Open MPI User's Mailing List Archives

  |   Home   |   Support   |   FAQ   |   all Open MPI User's mailing list

Subject: [OMPI users] one more problem with process bindings on openmpi-1.6.2
From: Siegmar Gross (Siegmar.Gross_at_[hidden])
Date: 2012-10-03 09:19:38


Hi,

I recognized another problem with procecss bindings. The command
works, if I use "-host" and it breaks, if I use "-hostfile" with
the same machines.

tyr fd1026 178 mpiexec -report-bindings -host sunpc0,sunpc1 -np 4 \
  -cpus-per-proc 2 -bind-to-core hostname
sunpc1
[sunpc1:00086] MCW rank 1 bound to socket 0[core 0-1]: [B B][. .]
[sunpc1:00086] MCW rank 3 bound to socket 1[core 0-1]: [. .][B B]
sunpc0
[sunpc0:10929] MCW rank 0 bound to socket 0[core 0-1]: [B B][. .]
sunpc0
[sunpc0:10929] MCW rank 2 bound to socket 1[core 0-1]: [. .][B B]
sunpc1

tyr fd1026 179 cat host_sunpc0_1
sunpc0 slots=4
sunpc1 slots=4

tyr fd1026 180 mpiexec -report-bindings -hostfile host_sunpc0_1 -np 4 \
  -cpus-per-proc 2 -bind-to-core hostname
--------------------------------------------------------------------------
An invalid physical processor ID was returned when attempting to bind
an MPI process to a unique processor.

This usually means that you requested binding to more processors than
exist (e.g., trying to bind N MPI processes to M processors, where N >
M).
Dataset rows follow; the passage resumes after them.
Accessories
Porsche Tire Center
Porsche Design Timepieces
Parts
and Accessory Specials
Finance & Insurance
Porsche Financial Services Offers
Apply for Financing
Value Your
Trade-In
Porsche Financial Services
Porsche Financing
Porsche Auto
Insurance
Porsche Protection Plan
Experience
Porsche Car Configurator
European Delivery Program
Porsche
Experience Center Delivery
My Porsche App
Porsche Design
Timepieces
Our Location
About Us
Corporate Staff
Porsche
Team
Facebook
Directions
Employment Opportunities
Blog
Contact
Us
Double check that you have enough unique processors for all the
MPI processes that you are launching on this host.

You job will now abort.
--------------------------------------------------------------------------
sunpc0
[sunpc0:10964] MCW rank 0 bound to socket 0[core 0-1]: [B B][. .]
sunpc0
[sunpc0:10964] MCW rank 1 bound to socket 1[core 0-1]: [. .][B B]
--------------------------------------------------------------------------
mpiexec was unable to start the specified application as it encountered
  an error
on node sunpc0. More information may be available above.
--------------------------------------------------------------------------
4 total processes failed to start

Perhaps this error is related to the other errors. Thank you very
much for any help in advance.

Kind regards

Siegmar